*** INFORMATION PROVIDED ***
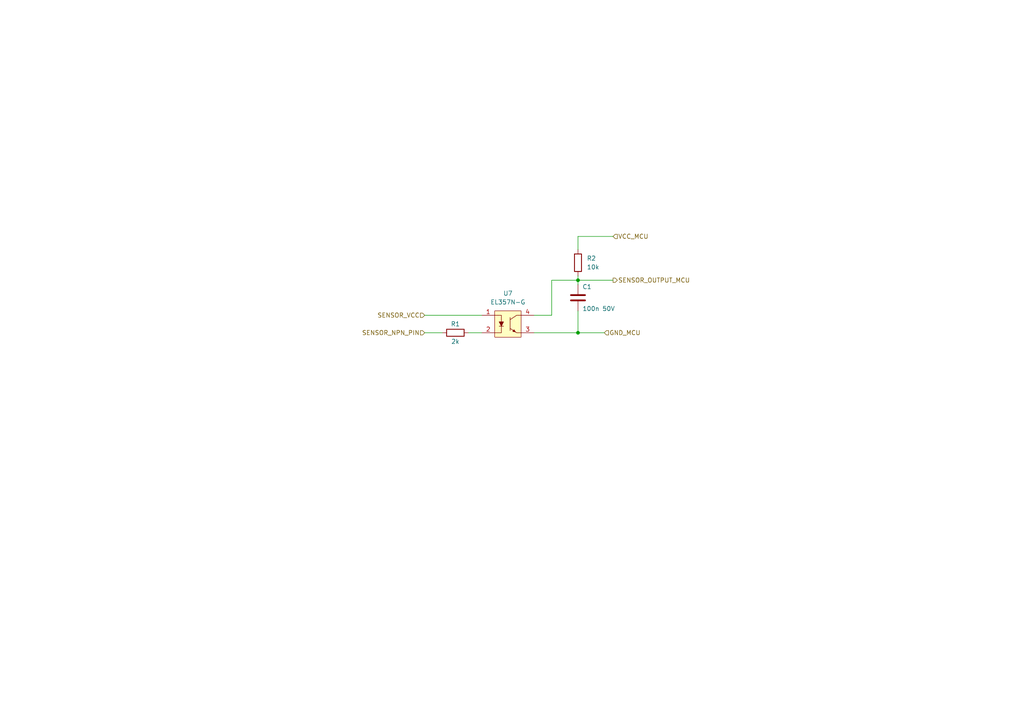
<source format=kicad_sch>
(kicad_sch (version 20211123) (generator eeschema)

  (uuid 5d088544-47ab-4c53-a043-d49fce4cc91c)

  (paper "A4")

  

  (junction (at 167.64 81.28) (diameter 0) (color 0 0 0 0)
    (uuid 21993a88-c712-4d8d-ae13-f0d32632c5c2)
  )
  (junction (at 167.64 96.52) (diameter 0) (color 0 0 0 0)
    (uuid b49d4886-5858-45d9-91aa-e4893360ac04)
  )

  (wire (pts (xy 167.64 68.58) (xy 177.8 68.58))
    (stroke (width 0) (type default) (color 0 0 0 0))
    (uuid 0057da28-eb18-440a-a48e-a60370ea33e8)
  )
  (wire (pts (xy 167.64 81.28) (xy 167.64 82.55))
    (stroke (width 0) (type default) (color 0 0 0 0))
    (uuid 040e29ed-3547-4878-aa11-e6214947d629)
  )
  (wire (pts (xy 167.64 68.58) (xy 167.64 72.39))
    (stroke (width 0) (type default) (color 0 0 0 0))
    (uuid 2da2064e-73cc-42fa-8495-0c46c128b293)
  )
  (wire (pts (xy 167.64 80.01) (xy 167.64 81.28))
    (stroke (width 0) (type default) (color 0 0 0 0))
    (uuid 4b3c663c-cd28-4d75-ab50-698a3f6ff71d)
  )
  (wire (pts (xy 154.94 91.44) (xy 160.02 91.44))
    (stroke (width 0) (type default) (color 0 0 0 0))
    (uuid 69ec2786-445d-496f-8cba-4c323dfab67c)
  )
  (wire (pts (xy 160.02 91.44) (xy 160.02 81.28))
    (stroke (width 0) (type default) (color 0 0 0 0))
    (uuid 69ec2786-445d-496f-8cba-4c323dfab67e)
  )
  (wire (pts (xy 123.19 91.44) (xy 139.7 91.44))
    (stroke (width 0) (type default) (color 0 0 0 0))
    (uuid 8fb4f52c-2d34-4dbe-920f-c76904cf860b)
  )
  (wire (pts (xy 123.19 96.52) (xy 128.27 96.52))
    (stroke (width 0) (type default) (color 0 0 0 0))
    (uuid b44bd957-4d29-4aaf-85c7-7fbb82d8ecf6)
  )
  (wire (pts (xy 154.94 96.52) (xy 167.64 96.52))
    (stroke (width 0) (type default) (color 0 0 0 0))
    (uuid b9246d84-7756-4c72-94d9-896b74244a82)
  )
  (wire (pts (xy 167.64 96.52) (xy 175.26 96.52))
    (stroke (width 0) (type default) (color 0 0 0 0))
    (uuid b9246d84-7756-4c72-94d9-896b74244a83)
  )
  (wire (pts (xy 167.64 81.28) (xy 177.8 81.28))
    (stroke (width 0) (type default) (color 0 0 0 0))
    (uuid e017bddc-b2be-4f91-b504-4fffd62cf319)
  )
  (wire (pts (xy 135.89 96.52) (xy 139.7 96.52))
    (stroke (width 0) (type default) (color 0 0 0 0))
    (uuid f28669ef-9def-4cbe-9edc-922c262460bb)
  )
  (wire (pts (xy 160.02 81.28) (xy 167.64 81.28))
    (stroke (width 0) (type default) (color 0 0 0 0))
    (uuid fb2dbe8b-d078-4716-9b9a-14eefe200a82)
  )
  (wire (pts (xy 167.64 90.17) (xy 167.64 96.52))
    (stroke (width 0) (type default) (color 0 0 0 0))
    (uuid fdfc1b3b-285a-4464-8dd9-1c7b01b3389d)
  )

  (hierarchical_label "SENSOR_NPN_PIN" (shape input) (at 123.19 96.52 180)
    (effects (font (size 1.27 1.27)) (justify right))
    (uuid 11d492cc-871c-4cc9-8e53-41195754e007)
  )
  (hierarchical_label "VCC_MCU" (shape input) (at 177.8 68.58 0)
    (effects (font (size 1.27 1.27)) (justify left))
    (uuid 1ecb27c0-081e-4a93-a414-1b21a5325144)
  )
  (hierarchical_label "SENSOR_VCC" (shape input) (at 123.19 91.44 180)
    (effects (font (size 1.27 1.27)) (justify right))
    (uuid 9b704ae4-fe7d-475f-92d2-a702a3572838)
  )
  (hierarchical_label "SENSOR_OUTPUT_MCU" (shape output) (at 177.8 81.28 0)
    (effects (font (size 1.27 1.27)) (justify left))
    (uuid bd9aa814-72ee-44e8-89d3-3eb156568a25)
  )
  (hierarchical_label "GND_MCU" (shape input) (at 175.26 96.52 0)
    (effects (font (size 1.27 1.27)) (justify left))
    (uuid d858ac52-6191-4539-8f4a-24724eacefc1)
  )

  (symbol (lib_id "Device:R") (at 132.08 96.52 90) (mirror x) (unit 1)
    (in_bom yes) (on_board yes)
    (uuid b0ad177f-3ba2-49f2-b8db-119987aae657)
    (property "Reference" "R1" (id 0) (at 132.08 93.98 90))
    (property "Value" "2k" (id 1) (at 132.08 99.06 90))
    (property "Footprint" "Resistor_SMD:R_1206_3216Metric" (id 2) (at 132.08 94.742 90)
      (effects (font (size 1.27 1.27)) hide)
    )
    (property "Datasheet" "~" (id 3) (at 132.08 96.52 0)
      (effects (font (size 1.27 1.27)) hide)
    )
    (property "LCSC" "C17944" (id 4) (at 132.08 96.52 90)
      (effects (font (size 1.27 1.27)) hide)
    )
    (pin "1" (uuid e85f8dbb-6e25-41b2-8a0c-8b40b0523f94))
    (pin "2" (uuid 26ddb4a9-85fd-41df-bc15-0a5beaa93050))
  )

  (symbol (lib_id "Device:R") (at 167.64 76.2 0) (unit 1)
    (in_bom yes) (on_board yes) (fields_autoplaced)
    (uuid d6c588f9-c296-4ade-9082-c4e38754aa18)
    (property "Reference" "R2" (id 0) (at 170.18 74.9299 0)
      (effects (font (size 1.27 1.27)) (justify left))
    )
    (property "Value" "10k" (id 1) (at 170.18 77.4699 0)
      (effects (font (size 1.27 1.27)) (justify left))
    )
    (property "Footprint" "Resistor_SMD:R_0402_1005Metric_Pad0.72x0.64mm_HandSolder" (id 2) (at 165.862 76.2 90)
      (effects (font (size 1.27 1.27)) hide)
    )
    (property "Datasheet" "~" (id 3) (at 167.64 76.2 0)
      (effects (font (size 1.27 1.27)) hide)
    )
    (property "LCSC" "C25744" (id 4) (at 167.64 76.2 0)
      (effects (font (size 1.27 1.27)) hide)
    )
    (pin "1" (uuid e55e8cfb-ac9d-4530-a29b-6540f872a089))
    (pin "2" (uuid 0d7f8ef3-7bc1-4ca8-9a9c-9303faeda9e3))
  )

  (symbol (lib_id "Device:C") (at 167.64 86.36 0) (unit 1)
    (in_bom yes) (on_board yes)
    (uuid e31fe5db-05df-4fd3-96eb-6a8eabb04ba0)
    (property "Reference" "C1" (id 0) (at 168.91 83.1849 0)
      (effects (font (size 1.27 1.27)) (justify left))
    )
    (property "Value" "100n 50V" (id 1) (at 168.91 89.5349 0)
      (effects (font (size 1.27 1.27)) (justify left))
    )
    (property "Footprint" "Capacitor_SMD:C_0402_1005Metric" (id 2) (at 168.6052 90.17 0)
      (effects (font (size 1.27 1.27)) hide)
    )
    (property "Datasheet" "~" (id 3) (at 167.64 86.36 0)
      (effects (font (size 1.27 1.27)) hide)
    )
    (property "LCSC" "C307331" (id 4) (at 167.64 86.36 0)
      (effects (font (size 1.27 1.27)) hide)
    )
    (pin "1" (uuid f54a3b58-c64f-4fca-aef0-cc1b71a1729e))
    (pin "2" (uuid 74eae6ec-3955-4cc1-a609-8458912b9300))
  )

  (symbol (lib_id "PersonnalSymbolLibrary:EL357N-G") (at 147.32 93.98 0) (unit 1)
    (in_bom yes) (on_board yes) (fields_autoplaced)
    (uuid e58aedc1-a7d6-4891-a5da-03aa6e473cb3)
    (property "Reference" "U7" (id 0) (at 147.32 85.09 0))
    (property "Value" "EL357N-G" (id 1) (at 147.32 87.63 0))
    (property "Footprint" "ELM357N-G:SOP254P700X200-4N" (id 2) (at 148.59 99.06 0)
      (effects (font (size 1.27 1.27)) hide)
    )
    (property "Datasheet" "" (id 3) (at 147.32 92.71 0)
      (effects (font (size 1.27 1.27)) hide)
    )
    (property "LCSC" "C29981" (id 4) (at 147.32 93.98 0)
      (effects (font (size 1.27 1.27)) hide)
    )
    (pin "1" (uuid 04a88cc6-a559-4f66-bf6c-ba5b55a04fd5))
    (pin "2" (uuid 74cd64e5-e706-47ed-a813-48caf31d1189))
    (pin "3" (uuid c2b04607-8800-44b7-858a-56397b7901af))
    (pin "4" (uuid 3efd1fb9-e04b-4587-ab1f-f7bd6b1eac05))
  )
)

</source>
*** End of INFORMATION PROVIDED ***
• _WHAT THE TASK REQUIRES_: Determine the count of lines in the data that contain the string "Reference", and reply with that count alone.

• _TASK OUTPUT_: 4